• **Your instructions**:
From the first record through the last, copy each one exactly.

[Extracted page text data]
=== Section Start ===
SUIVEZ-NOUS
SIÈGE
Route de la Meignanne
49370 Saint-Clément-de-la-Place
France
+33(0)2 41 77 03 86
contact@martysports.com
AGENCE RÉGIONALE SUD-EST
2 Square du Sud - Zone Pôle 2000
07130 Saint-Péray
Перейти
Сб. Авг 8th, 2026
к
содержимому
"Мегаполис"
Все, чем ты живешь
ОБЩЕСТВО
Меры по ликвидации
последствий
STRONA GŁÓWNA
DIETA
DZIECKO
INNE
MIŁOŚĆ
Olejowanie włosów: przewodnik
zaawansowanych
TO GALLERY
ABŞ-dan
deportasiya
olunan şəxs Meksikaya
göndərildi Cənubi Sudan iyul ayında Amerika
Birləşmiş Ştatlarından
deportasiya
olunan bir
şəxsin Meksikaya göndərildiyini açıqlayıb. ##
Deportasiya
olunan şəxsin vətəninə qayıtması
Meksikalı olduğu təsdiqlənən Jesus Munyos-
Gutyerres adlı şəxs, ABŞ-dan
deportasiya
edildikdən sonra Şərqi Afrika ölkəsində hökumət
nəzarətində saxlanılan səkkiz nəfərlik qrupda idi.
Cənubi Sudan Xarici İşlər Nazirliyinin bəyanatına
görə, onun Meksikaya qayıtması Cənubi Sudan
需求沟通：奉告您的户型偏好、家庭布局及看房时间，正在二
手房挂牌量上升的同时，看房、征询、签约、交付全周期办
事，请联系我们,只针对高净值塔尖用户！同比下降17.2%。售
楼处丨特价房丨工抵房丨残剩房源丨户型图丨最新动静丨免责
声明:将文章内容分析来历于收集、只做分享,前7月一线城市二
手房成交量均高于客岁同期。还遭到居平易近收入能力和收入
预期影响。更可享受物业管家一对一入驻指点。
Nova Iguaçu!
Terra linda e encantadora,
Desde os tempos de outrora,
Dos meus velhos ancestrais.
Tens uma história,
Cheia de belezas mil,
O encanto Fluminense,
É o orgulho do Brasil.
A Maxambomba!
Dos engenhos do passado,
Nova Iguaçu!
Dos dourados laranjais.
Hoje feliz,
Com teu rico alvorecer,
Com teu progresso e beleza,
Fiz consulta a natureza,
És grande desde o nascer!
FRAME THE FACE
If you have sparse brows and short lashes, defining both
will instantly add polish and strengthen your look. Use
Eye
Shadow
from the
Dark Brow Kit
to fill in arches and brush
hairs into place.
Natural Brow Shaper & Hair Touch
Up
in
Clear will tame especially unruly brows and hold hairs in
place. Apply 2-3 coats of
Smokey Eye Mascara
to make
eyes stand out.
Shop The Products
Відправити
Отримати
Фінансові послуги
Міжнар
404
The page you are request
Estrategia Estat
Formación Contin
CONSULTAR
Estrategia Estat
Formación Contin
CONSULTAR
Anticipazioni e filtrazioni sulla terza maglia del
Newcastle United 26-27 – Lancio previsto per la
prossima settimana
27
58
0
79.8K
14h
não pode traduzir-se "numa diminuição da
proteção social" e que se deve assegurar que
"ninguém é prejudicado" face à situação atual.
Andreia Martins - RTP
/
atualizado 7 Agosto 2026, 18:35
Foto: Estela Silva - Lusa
=== Section End ===
• **Response area**:
SUIVEZ-NOUS
SIÈGE
Route de la Meignanne
49370 Saint-Clément-de-la-Place
France
+33(0)2 41 77 03 86
contact@martysports.com
AGENCE RÉGIONALE SUD-EST
2 Square du Sud - Zone Pôle 2000
07130 Saint-Péray
Перейти
Сб. Авг 8th, 2026
к
содержимому
"Мегаполис"
Все, чем ты живешь
ОБЩЕСТВО
Меры по ликвидации
последствий
STRONA GŁÓWNA
DIETA
DZIECKO
INNE
MIŁOŚĆ
Olejowanie włosów: przewodnik
zaawansowanych
TO GALLERY
ABŞ-dan
deportasiya
olunan şəxs Meksikaya
göndərildi Cənubi Sudan iyul ayında Amerika
Birləşmiş Ştatlarından
deportasiya
olunan bir
şəxsin Meksikaya göndərildiyini açıqlayıb. ##
Deportasiya
olunan şəxsin vətəninə qayıtması
Meksikalı olduğu təsdiqlənən Jesus Munyos-
Gutyerres adlı şəxs, ABŞ-dan
deportasiya
edildikdən sonra Şərqi Afrika ölkəsində hökumət
nəzarətində saxlanılan səkkiz nəfərlik qrupda idi.
Cənubi Sudan Xarici İşlər Nazirliyinin bəyanatına
görə, onun Meksikaya qayıtması Cənubi Sudan
需求沟通：奉告您的户型偏好、家庭布局及看房时间，正在二
手房挂牌量上升的同时，看房、征询、签约、交付全周期办
事，请联系我们,只针对高净值塔尖用户！同比下降17.2%。售
楼处丨特价房丨工抵房丨残剩房源丨户型图丨最新动静丨免责
声明:将文章内容分析来历于收集、只做分享,前7月一线城市二
手房成交量均高于客岁同期。还遭到居平易近收入能力和收入
预期影响。更可享受物业管家一对一入驻指点。
Nova Iguaçu!
Terra linda e encantadora,
Desde os tempos de outrora,
Dos meus velhos ancestrais.
Tens uma história,
Cheia de belezas mil,
O encanto Fluminense,
É o orgulho do Brasil.
A Maxambomba!
Dos engenhos do passado,
Nova Iguaçu!
Dos dourados laranjais.
Hoje feliz,
Com teu rico alvorecer,
Com teu progresso e beleza,
Fiz consulta a natureza,
És grande desde o nascer!
FRAME THE FACE
If you have sparse brows and short lashes, defining both
will instantly add polish and strengthen your look. Use
Eye
Shadow
from the
Dark Brow Kit
to fill in arches and brush
hairs into place.
Natural Brow Shaper & Hair Touch
Up
in
Clear will tame especially unruly brows and hold hairs in
place. Apply 2-3 coats of
Smokey Eye Mascara
to make
eyes stand out.
Shop The Products
Відправити
Отримати
Фінансові послуги
Міжнар
404
The page you are request
Estrategia Estat
Formación Contin
CONSULTAR
Estrategia Estat
Formación Contin
CONSULTAR
Anticipazioni e filtrazioni sulla terza maglia del
Newcastle United 26-27 – Lancio previsto per la
prossima settimana
27
58
0
79.8K
14h
não pode traduzir-se "numa diminuição da
proteção social" e que se deve assegurar que
"ninguém é prejudicado" face à situação atual.
Andreia Martins - RTP
/
atualizado 7 Agosto 2026, 18:35
Foto: Estela Silva - Lusa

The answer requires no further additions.